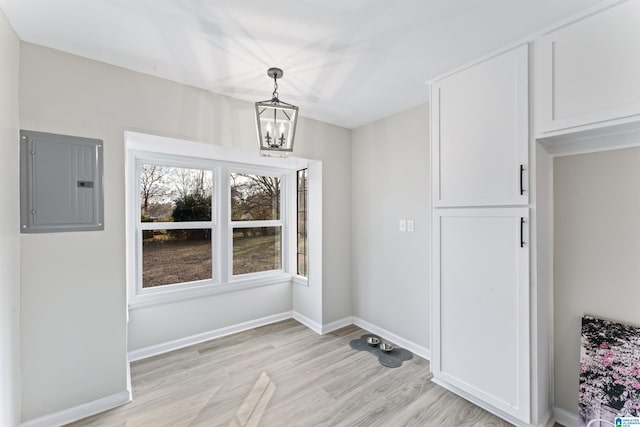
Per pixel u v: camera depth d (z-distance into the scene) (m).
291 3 1.39
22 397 1.67
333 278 3.22
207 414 1.87
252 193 3.45
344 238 3.32
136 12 1.46
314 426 1.76
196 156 2.90
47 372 1.74
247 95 2.45
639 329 1.52
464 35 1.64
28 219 1.69
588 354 1.67
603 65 1.39
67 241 1.81
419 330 2.66
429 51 1.79
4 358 1.47
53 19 1.50
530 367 1.67
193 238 3.02
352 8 1.42
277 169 3.57
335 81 2.20
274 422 1.80
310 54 1.84
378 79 2.16
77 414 1.82
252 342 2.91
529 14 1.46
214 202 3.16
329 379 2.26
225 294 3.11
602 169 1.66
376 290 3.09
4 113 1.48
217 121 2.40
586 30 1.44
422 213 2.62
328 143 3.16
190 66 1.99
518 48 1.68
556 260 1.83
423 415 1.86
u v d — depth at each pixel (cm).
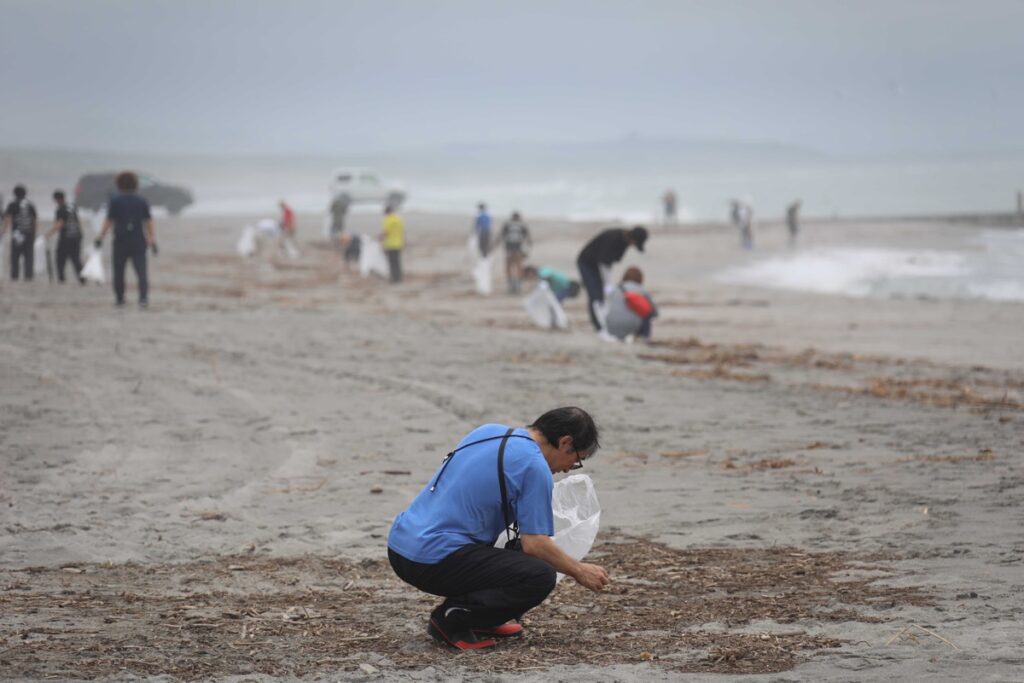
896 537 2323
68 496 2819
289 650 1670
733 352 5488
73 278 8850
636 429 3641
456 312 7344
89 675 1495
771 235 15712
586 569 1608
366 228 16312
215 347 5347
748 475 2994
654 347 5675
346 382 4478
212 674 1525
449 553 1620
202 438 3503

☆ ☆ ☆

● Requirement
From the data above, copy each line that holds "pixel".

● Result of the exercise
Per pixel u v: camera depth d (z-distance into the scene) (m).
u v d — depth at each pixel (cm).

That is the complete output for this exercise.